SOURCE PASSAGE:

──────

Sample Project Analysis: Innervate | Innervate Sample Analysis

Introduction

Innervate is a small neural-network library I wrote from scratch in Python and NumPy. It was not originally meant to be a polished machine-learning package. It was the software half of a larger hardware project: train a small handwritten-digit classifier, export the trained weights and biases, and then implement the resulting network on an FPGA through my VHDL hardware compiler, Innervator.

That background matters because the goal of this analysis is not simply “get the highest possible accuracy.” If that were the only goal, I would use a standard library model and be done. The more interesting question is whether a small, inspectable, from-scratch network can learn enough structure from handwritten digits to justify exporting its parameters to hardware.

The short answer is yes, but with caveats. On a larger stratified holdout set, the from-scratch network reaches 92.5% accuracy. That is good enough to show that the implementation learned real structure. It is not good enough to pretend that this is the best classifier for the dataset. Simple scikit-learn reference models do better. Fixed-point compression also costs accuracy, which is exactly the kind of hardware/software tradeoff the original project was meant to expose.

1,797

8×8 handwritten digit images

64→20→10

from-scratch sigmoid network

92.5%

accuracy on the 360-image holdout set

What this analysis is trying to prove

This report is not trying to prove that my from-scratch network is the best possible classifier for handwritten digits. It is not. A standard library model does better, and the reference models below make that clear.

The question is narrower and, for this project, more interesting:

Can the original 64→20→10 network learn real digit structure on a larger and more defensible holdout set?
Does it fail in interpretable ways, or does it merely produce arbitrary-looking mistakes?
What accuracy is lost when the trained floating-point parameters are compressed toward the fixed-point format needed by the hardware implementation?

Those are the relevant questions because Innervate was never only a software exercise. It was the training/export half of Innervator, whose point was to turn a trained neural network into deterministic FPGA logic rather than leave it as another Python object.

Relevance to the application

The position I am using for this application is not a generic data-science job. It is a Ph.D. path in Electrical Engineering. That changes what counts as relevant. A purely black-box classifier would be less useful here than an analysis that connects learning, numerical representation, hardware constraints, and signal/image interpretation.

For that reason, I chose Innervate rather than a newer homework notebook. It lets me show a small but complete pipeline: data preprocessing, model training, validation, error analysis, comparison against reference models, and fixed-point compression for hardware export. That is much closer to the kind of boundary I am interested in: where algorithms stop being only software and start becoming physical implementations.

Data: 8×8 handwritten digits, not full MNIST

MNIST usually refers to the classic handwritten-digit recognition task: classify an image of a handwritten digit as 0, 1, 2, …, or 9. The famous version uses 28×28 grayscale images.

──────

GIVEN ENTRIES:

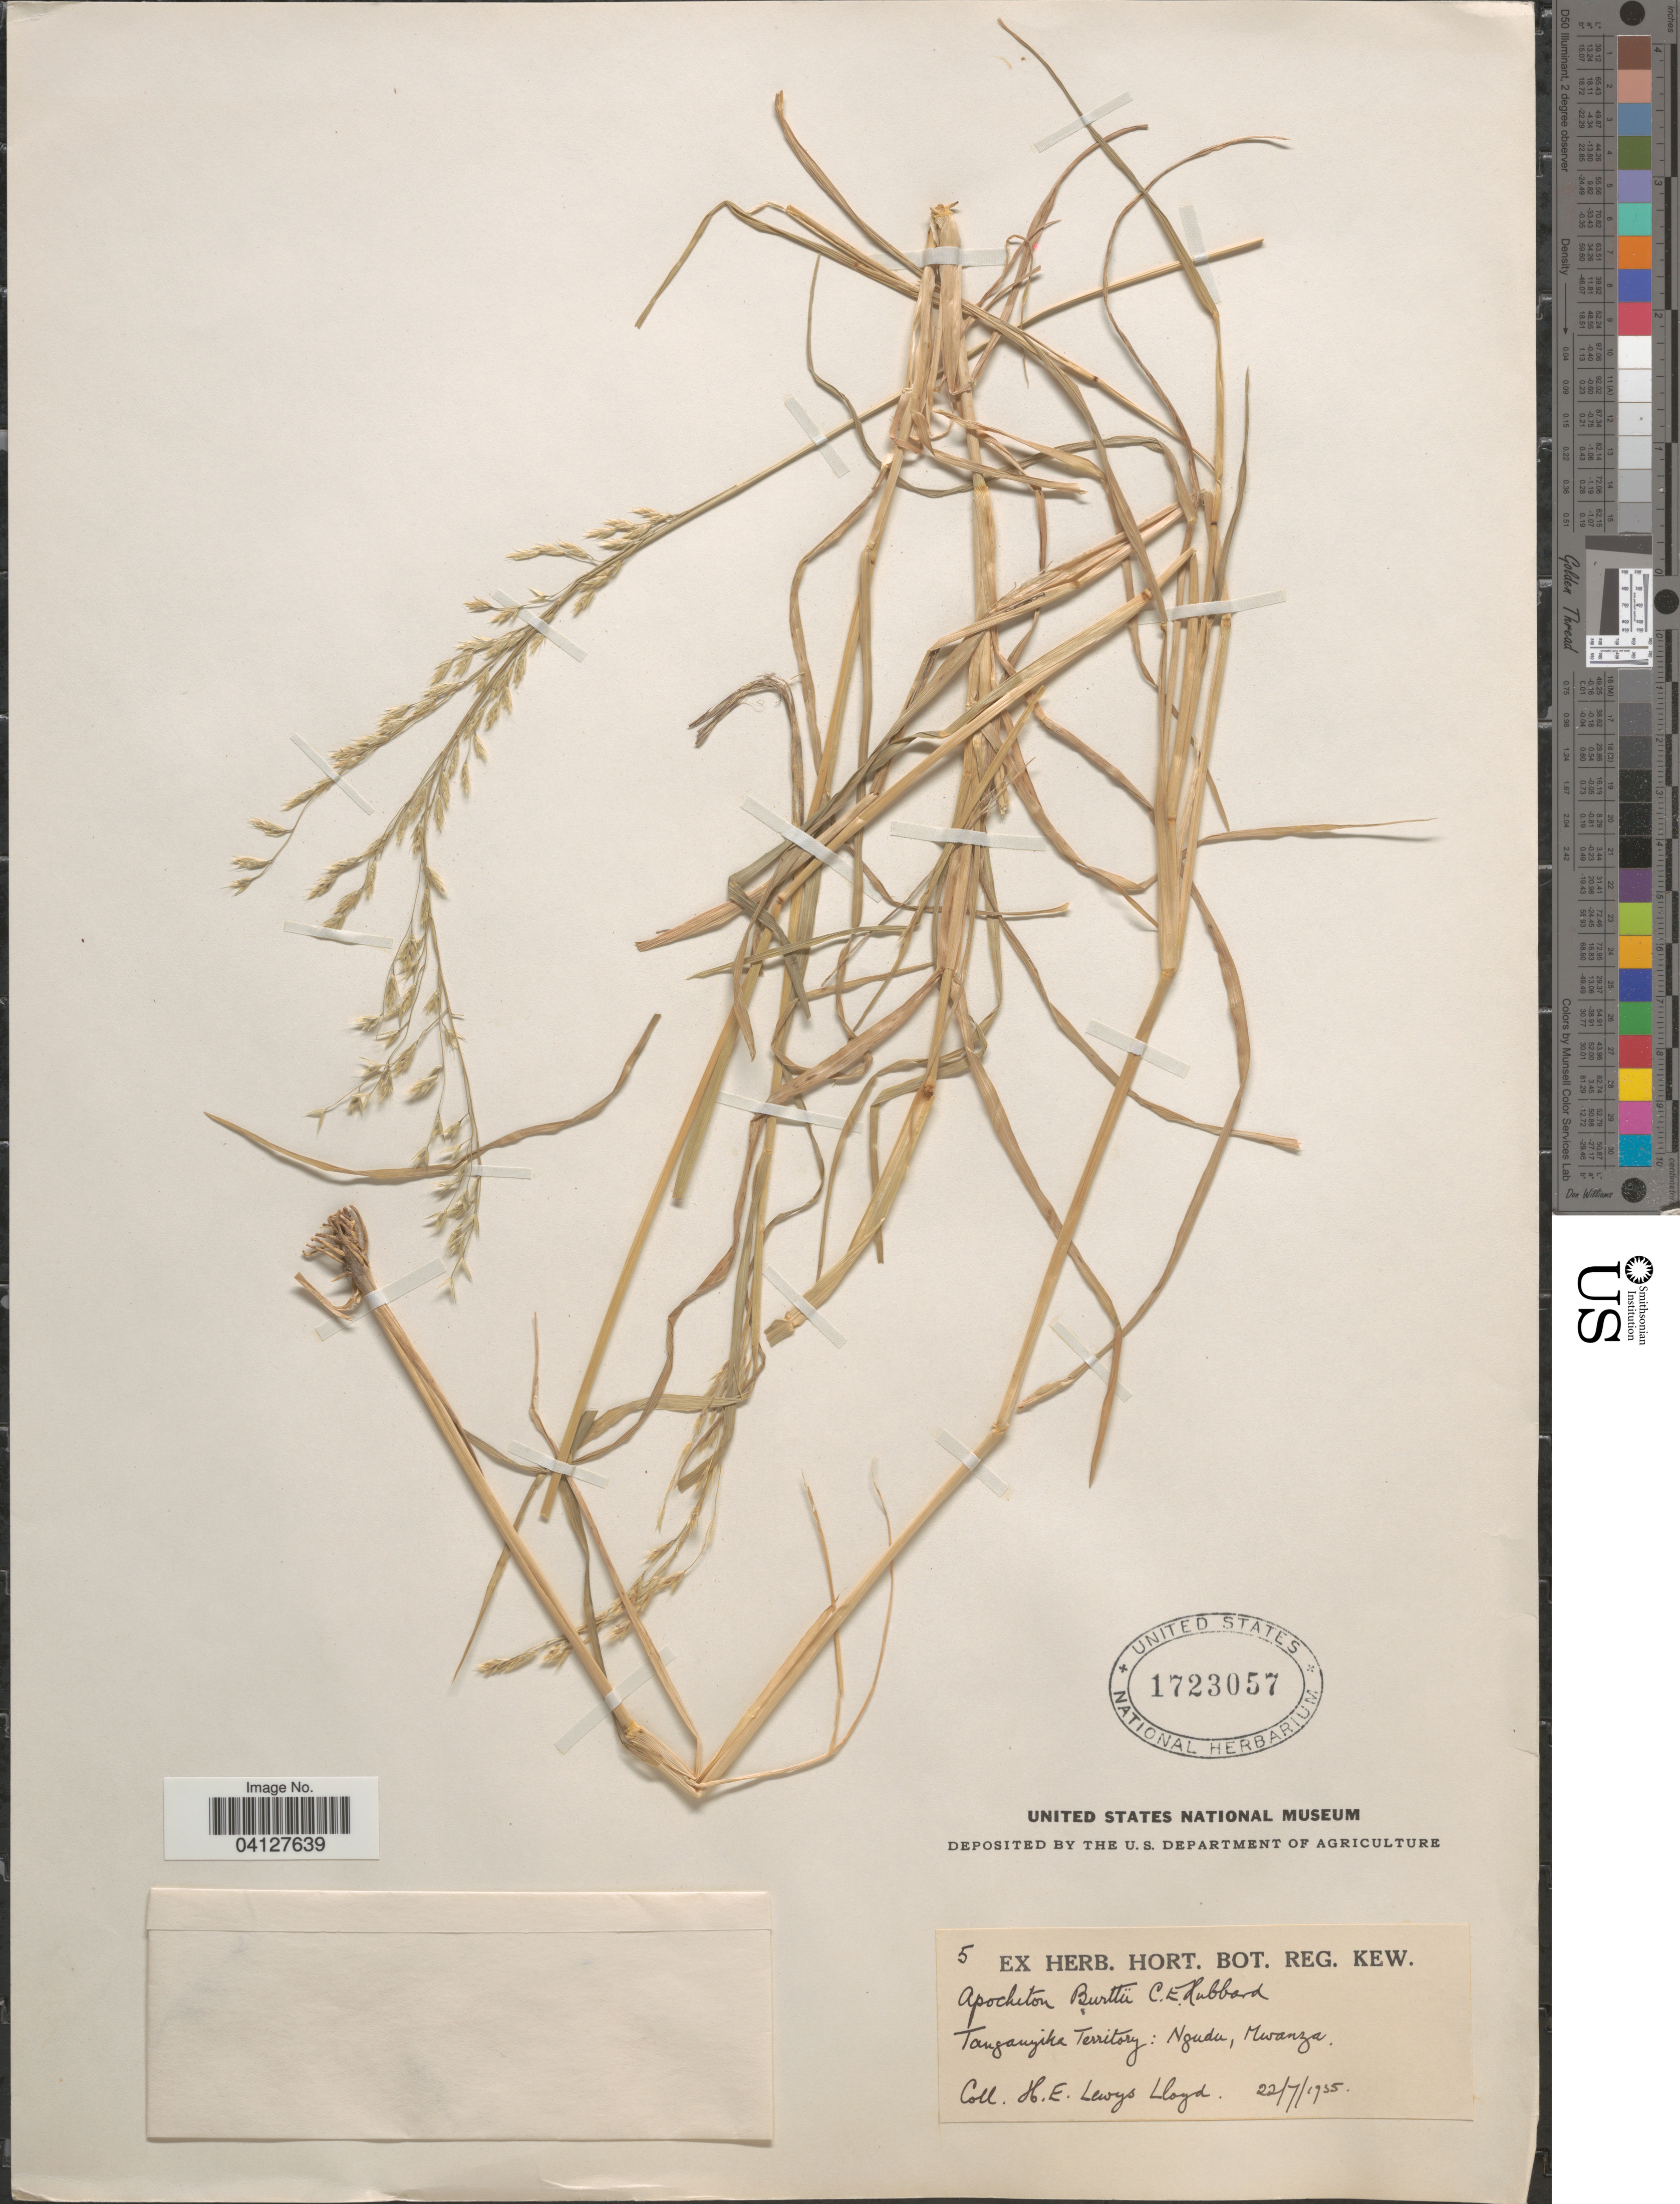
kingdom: Plantae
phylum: Tracheophyta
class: Liliopsida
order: Poales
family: Poaceae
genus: Apochiton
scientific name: Apochiton burttii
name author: C.E. Hubb.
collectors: H. Lloyd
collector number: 5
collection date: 1935-07-22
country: Tanzania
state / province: Mwanza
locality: Tanganyika Territory: Ngudu.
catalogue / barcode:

──────

REQUIRED ACTIONS:
[1] According to the Innervate analysis, what accuracy does the from-scratch network reach on the 360-image holdout set?
[2] Convert the lines of the pressed-plant records into a numbered list, leaving out blank lines. Omit the picture from your answer.

RESPONSE LIST:
[1] 92.5%

[2]
1. kingdom: Plantae
2. phylum: Tracheophyta
3. class: Liliopsida
4. order: Poales
5. family: Poaceae
6. genus: Apochiton
7. scientific name: Apochiton burttii
8. name author: C.E. Hubb.
9. collectors: H. Lloyd
10. collector number: 5
11. collection date: 1935-07-22
12. country: Tanzania
13. state / province: Mwanza
14. locality: Tanganyika Territory: Ngudu.
15. catalogue / barcode:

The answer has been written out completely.